As far as I can tell the good stretches are growing and not shrinking.
Just Loaf’n had good food coupled with some of the worst service ever rendered on the planet. And to top it off, it only had maybe 4 parking paces, of which 2 would always be full (presumably by employees). Sign said to park in the lot across Boulevard- a trash strewn, broken-glass filled uneven bare dirt lot, acros four busy lanes.
I’m surprised they lasted a month. But they managed that because so many restaurants on the Southside are just so sub-standard, people were willing to put up with the idiocy.
Never went there (never had any desire, for that matter …) but this place — and any other that goes there — is actually doomed because of the built up landscape that surrounds it. This part of Boulevard is a staging area for I-20 and little else. Cars going by this woebegone commercial site are whizzing by with the sole intent to enter into the concrete canyon that has bisected our city since it was first built (at the behest of road-developers and their accomplices at the state DOT). So … if we want to get really philosophical, we can say that the long-gone Tom Moreland (or someone like him) killed Just Loaf’n. Now, I’m gonna tie this into another thread, and to something equally “hot” these days. John Oxendine’s cynical trial balloon — his proferred notion that an urban-grid decimating “parallel connector” is the best way to solve the “metro transportation problem” — would also wreak havoc on future city retail. Not to get all Jane Jacobs here, but retail thrives in the right context. This section of Boulevard just doesn’t have it. Thank you Tom Moreland!
First off, Lauren thanks for your two comments! I will take a look at the NY Times piece and the Wired one, too. I also appreciate the updates on those two key corners. I had seen the sign for Java Jazz but not Croakers. It’s great that you can already say that’s a good addition! If it’s good in Richmond, it should be good here, too.
Jonathan, you are right that these two streets are getting better.
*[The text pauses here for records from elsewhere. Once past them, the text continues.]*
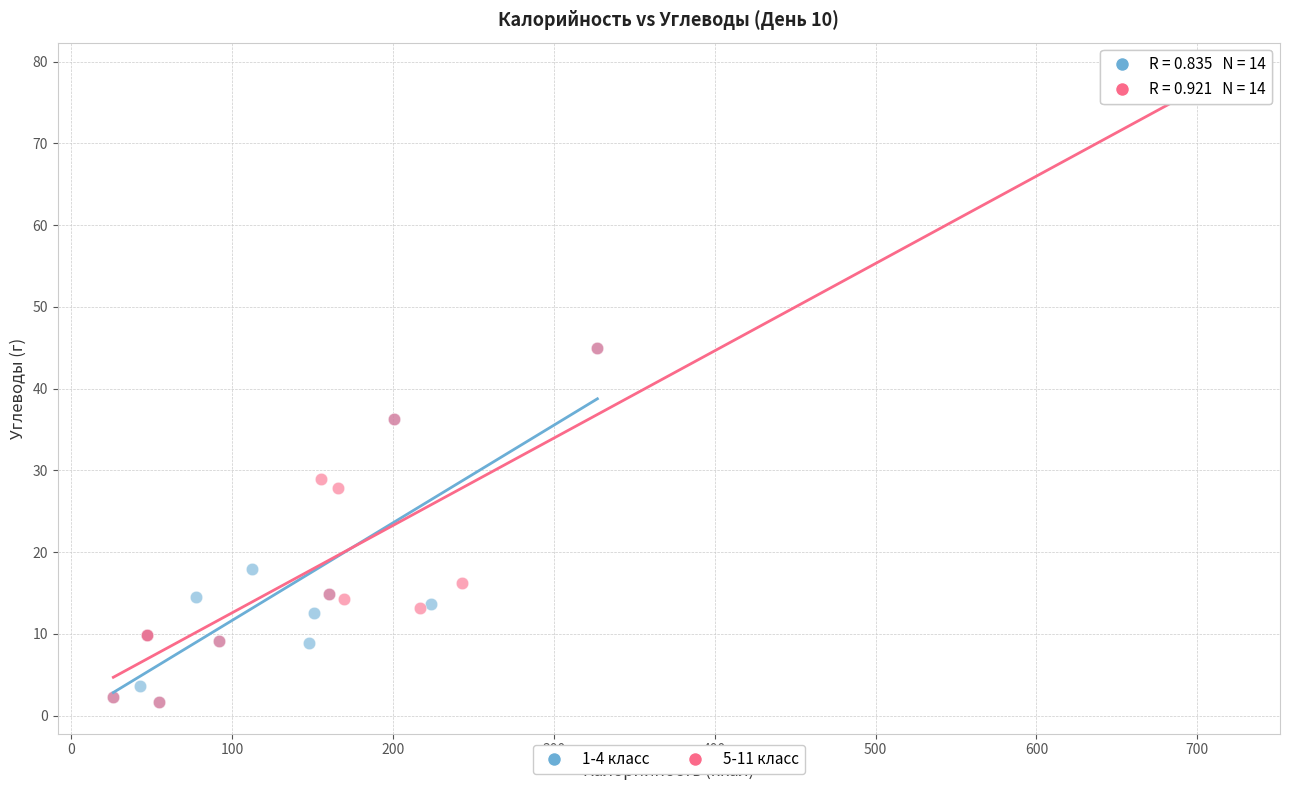

Which series has the largest Y range (max minus min)?

5-11 класс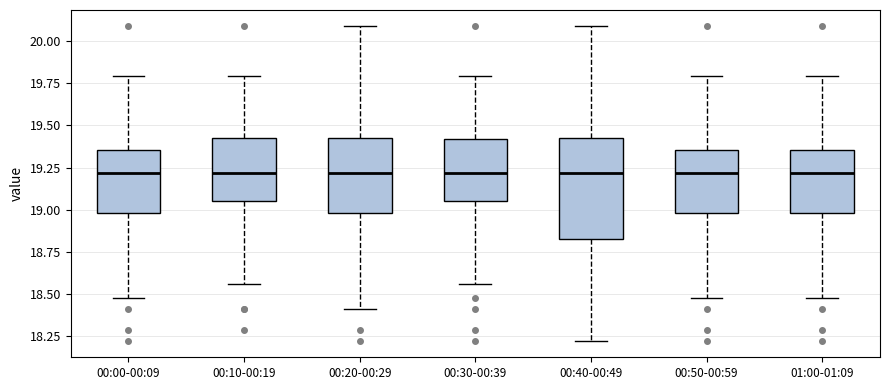

Comparing the boxes themselves (not the whiskers), which one is the tallest?

00:40-00:49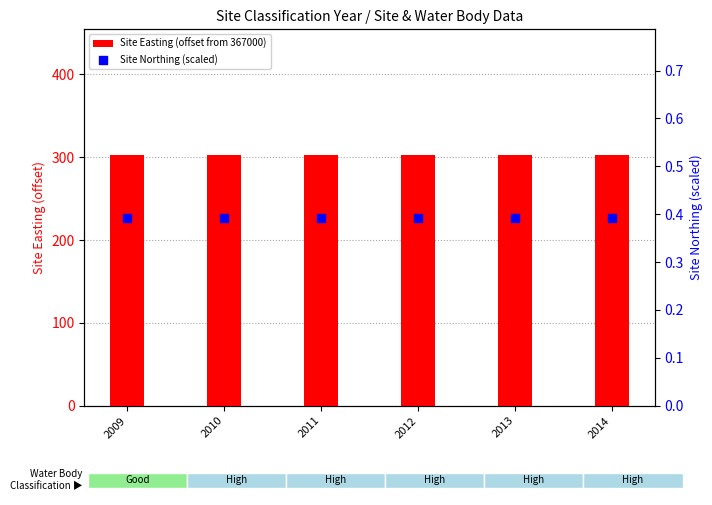

What are all the series names shown in the legend?

Site Easting (offset from 367000), Site Northing (scaled)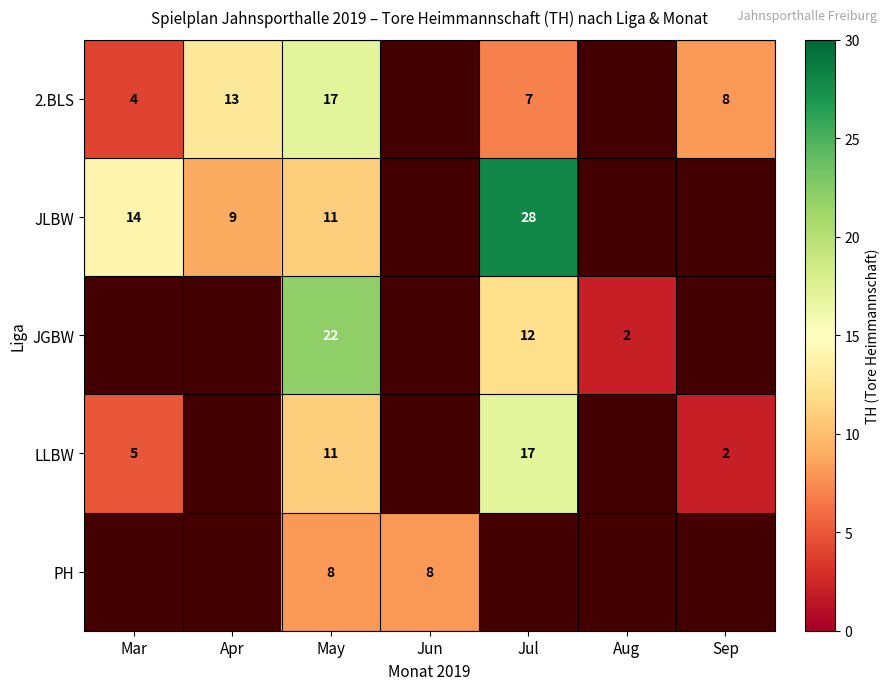

What is the difference between the highest and lowest values at Jul?

21.0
In fact, I guess I comment on them because I see potential.
Jack, the stretch of Boulevard I’m talking about IS forlorn, and I often think I-20 really screwed the neighborhood. Some of the nicest houses face the sound barrier by the highway! So I definitely see what you’re saying. Much of Boulevard is such a jumble of development; Just Loafn is a little house, now in the shadow of a condo building, and down the block from a sketchy gas station.
But I think we forfeit so many roads. Take DeKalb Avenue. People I respect have argued that it’s a pass-through street and it’s simply not meant for pedestrians and pedestrian-friendly development, because of the freight train line along the road and the traffic.
Yet there are a slew of apartments and condos along the road. So let me get this straight: it’s okay for me to live and sleep in a room that’s a stone’s throw from a freight train and speeding motorists, but I can’t sit at a cafe next to these things?
Thanks everyone for your thoughts.
“… but I can’t sit at a cafe next to these things?” You can, but your subconscious self and your intuition tells you not to. Jane Jacobs was right. If you build crap, they will not come (and eat your po’ boy).